Work instructions: Determine whether each of the following statements agrees with the text on the National Center on Intensive Intervention, answering yes or no and quoting the words of the text that decide it. 1. NCII is supported by the U.S. Office of Special Education Programs. 2. The charts offer information solely on implementation requirements. 3. The quoted passage names the close connection between assessment and intervention as the foundation of the MTSS process.

Document segment:
□ □ □ □ □ □ □

National Center on Intensive Intervention (NCII)
National Center on Intensive Intervention (NCII)
NCII, supported by the U.S. Office of Special Education Programs, has recognized the evidence-proven effectiveness of Reading Recovery for students who struggle in learning to read and write.
NCII’s academic screening and intervention tool charts allow educators and decision makers to select tools and programs that display expert ratings on technical rigor. Screening tools identify students in need of intensive intervention. Intervention tools charts include programs and corresponding research studies documenting effectiveness and designed for use in an intensive intervention context. The charts offer information on the quality and results of the studies, implementation requirements, and descriptions of additional research.
As explained on the NCII website, “Assessment is an essential part of the data-based individualization (DBI) process and a multi-tiered system of support (MTSS). Without technically sound assessment, which provides accurate, meaningful information, a teacher has no objective method for determining what a student needs or how to intensify instruction to meet those needs. The close connection between assessment and intervention is at the foundation of the DBI process. This connection is what drives teacher decision making. With the right assessment tools and guidance on how to use them, teachers can make sound, data-based decisions about who needs intensive intervention, when to make instructional changes, and what skills to focus on.”

□ □ □ □ □ □ □

[Source data]
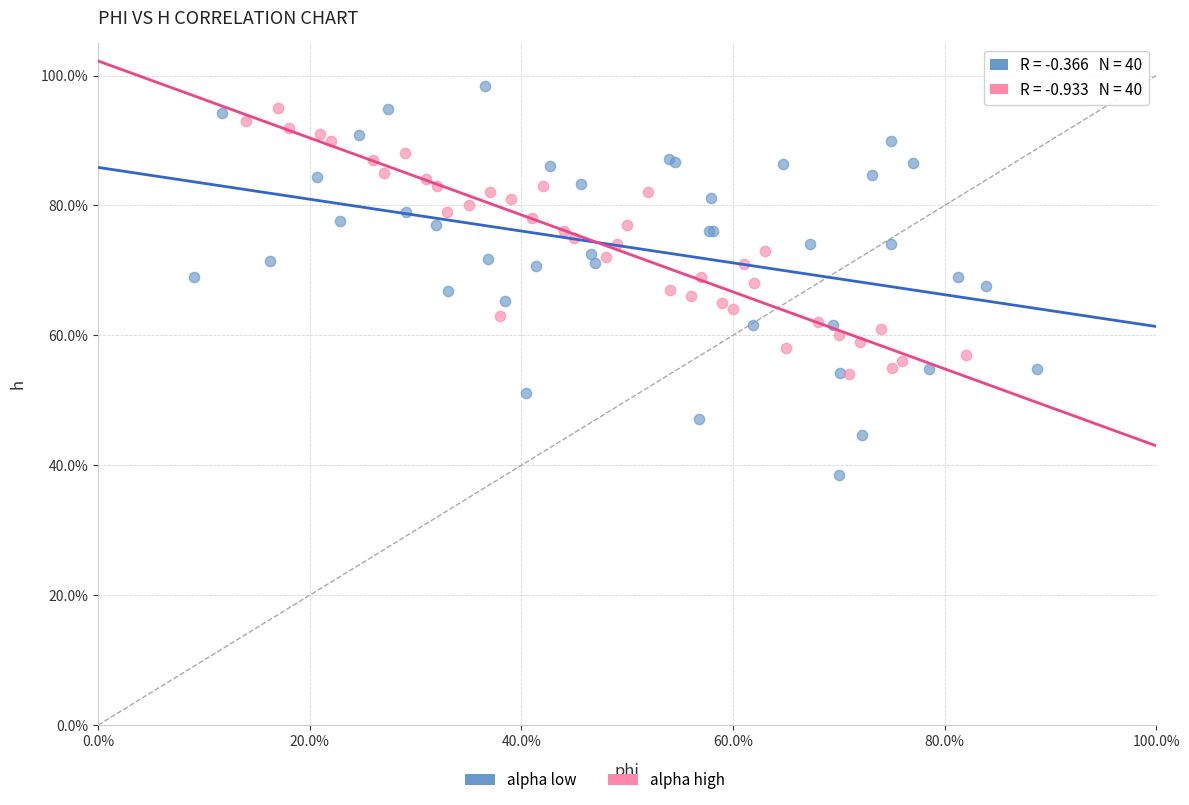

Which series contains the lowest Y value?

alpha low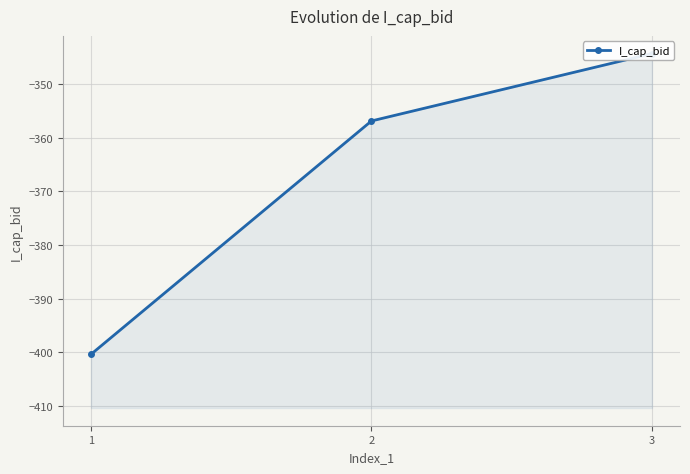

List the labels in order of value, largest first.

3, 2, 1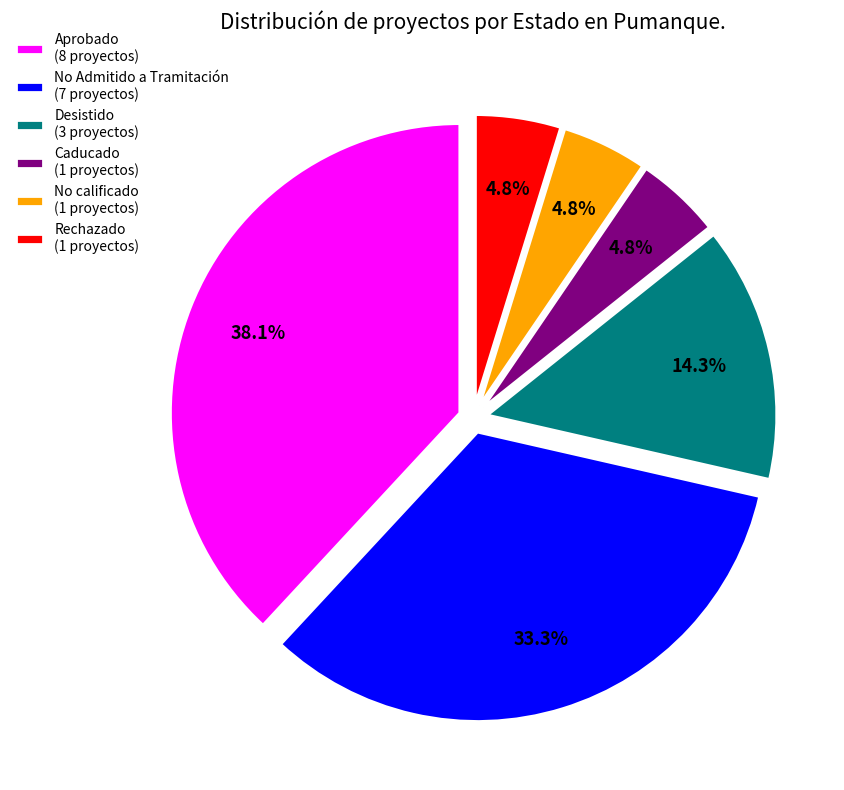

Combined, do Desistido and Caducado account for over 50%?

No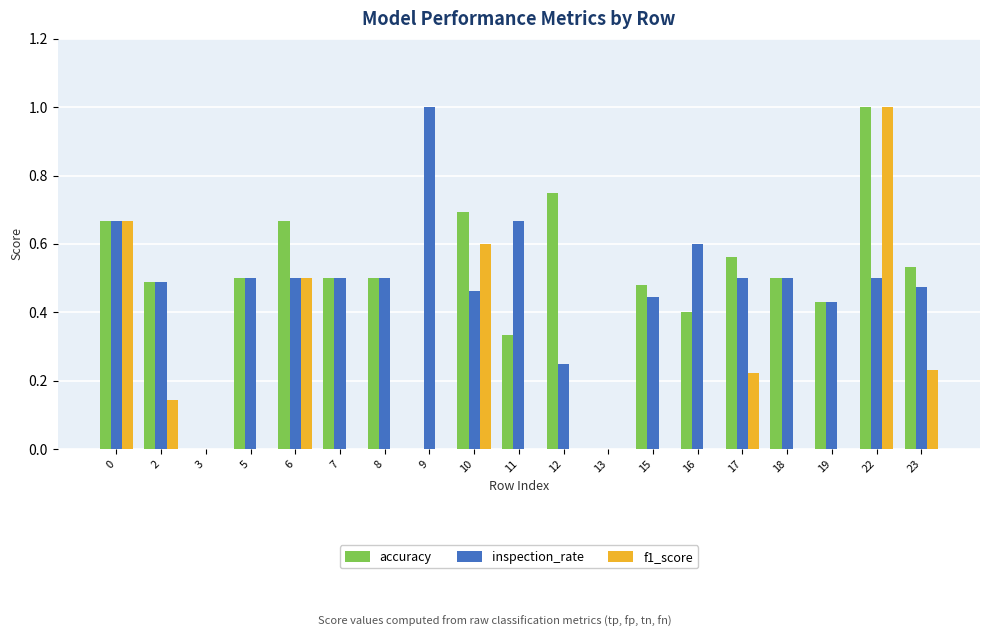

What is the total value across all series at 9?

1.0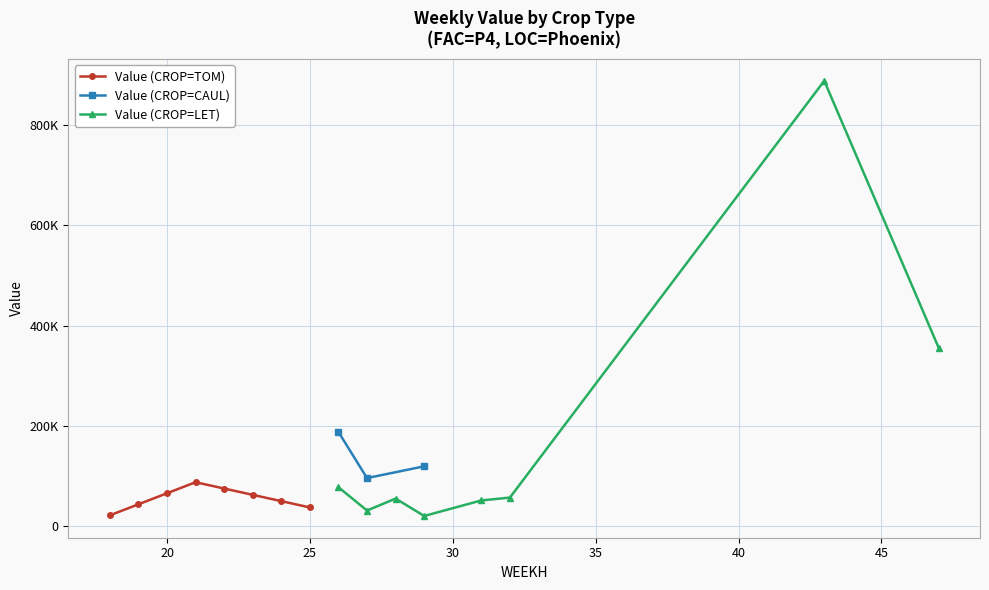

Is it true that Value (FAC=P4, CROP=LET) equals 83656.0 at 23?

False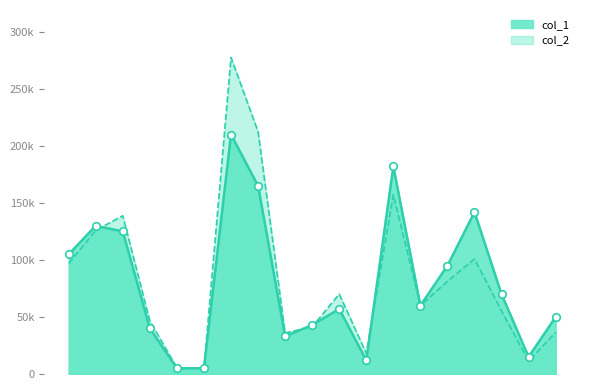

Is the value of col_1 at 100/04/22 greater than the value of col_2 at 100/05/03?

No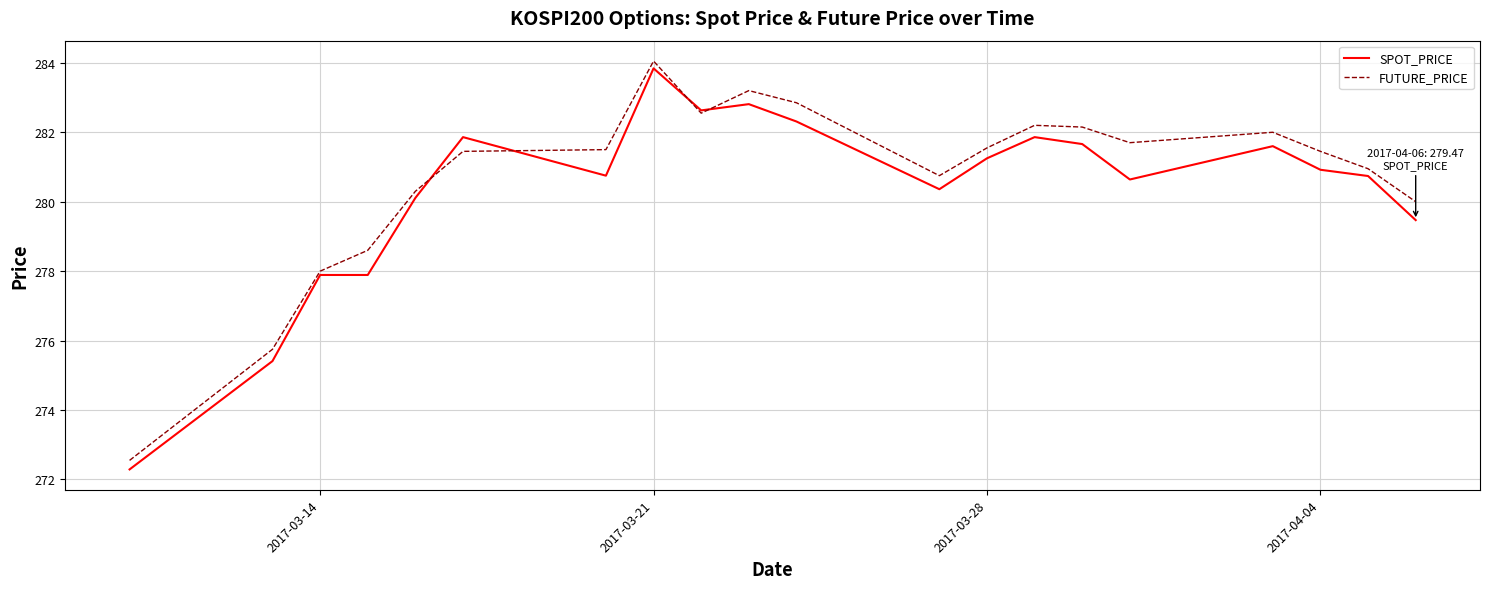

What is the minimum value for FUTURE_PRICE?

272.6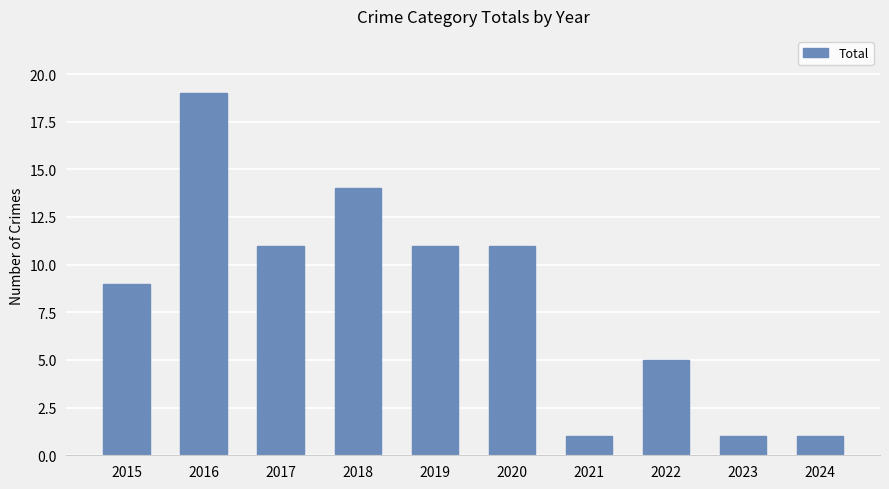

What is the difference between the maximum and minimum values?

18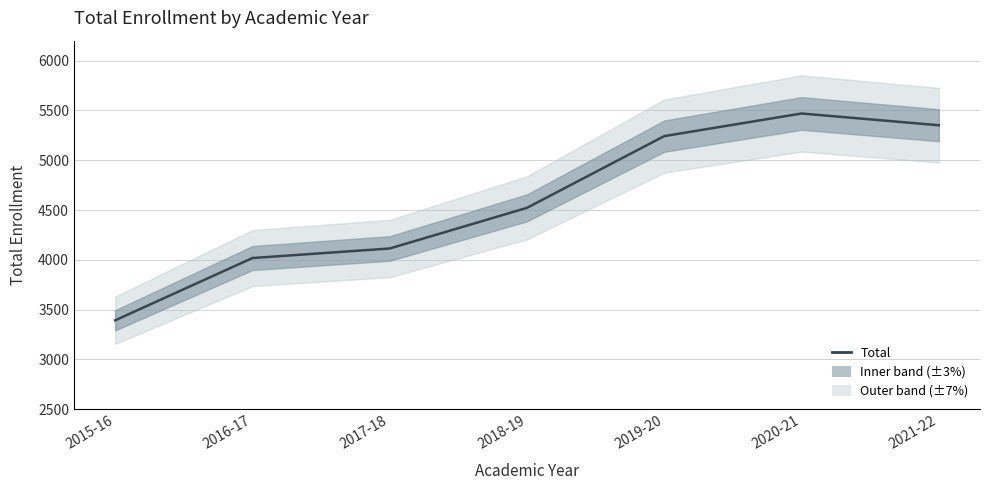

At which category does the chart reach its peak across all series?

2020-21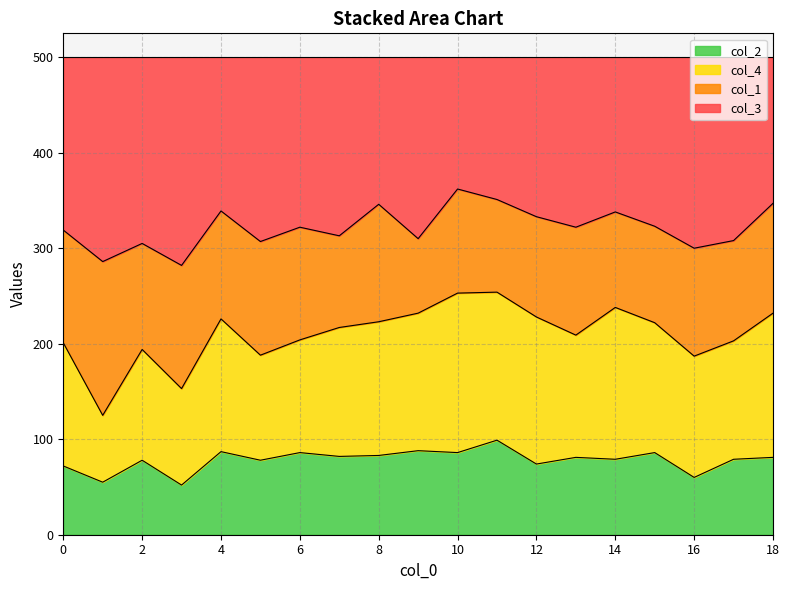

Is it true that col_2 equals 74 at 12?

True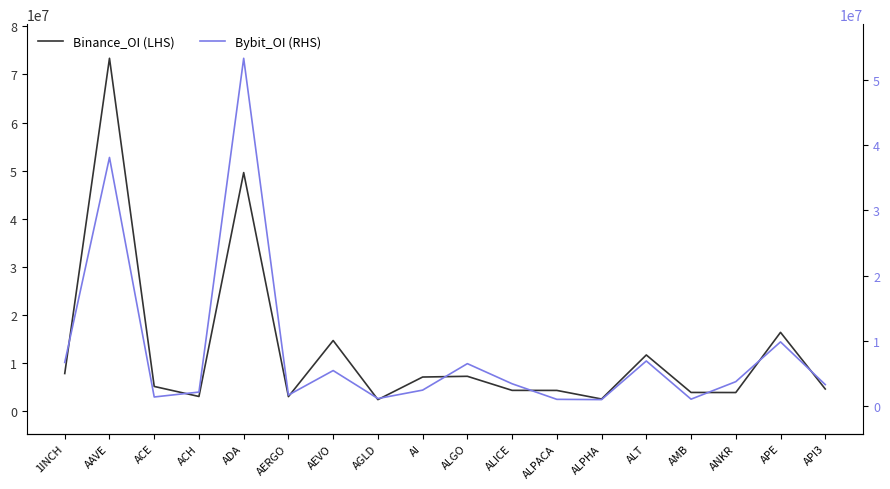

What is the difference between the Bybit_OI (RHS) values at ALGO and ADA?

46882670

□ □ □ □ □ □ □

Answer:
1. Yes: "NCII, supported by the U.S. Office of Special Education Programs"
2. No: "The charts offer information on the quality and results of the studies, implementation requirements, and descriptions of additional research."
3. No: "The close connection between assessment and intervention is at the foundation of the DBI process."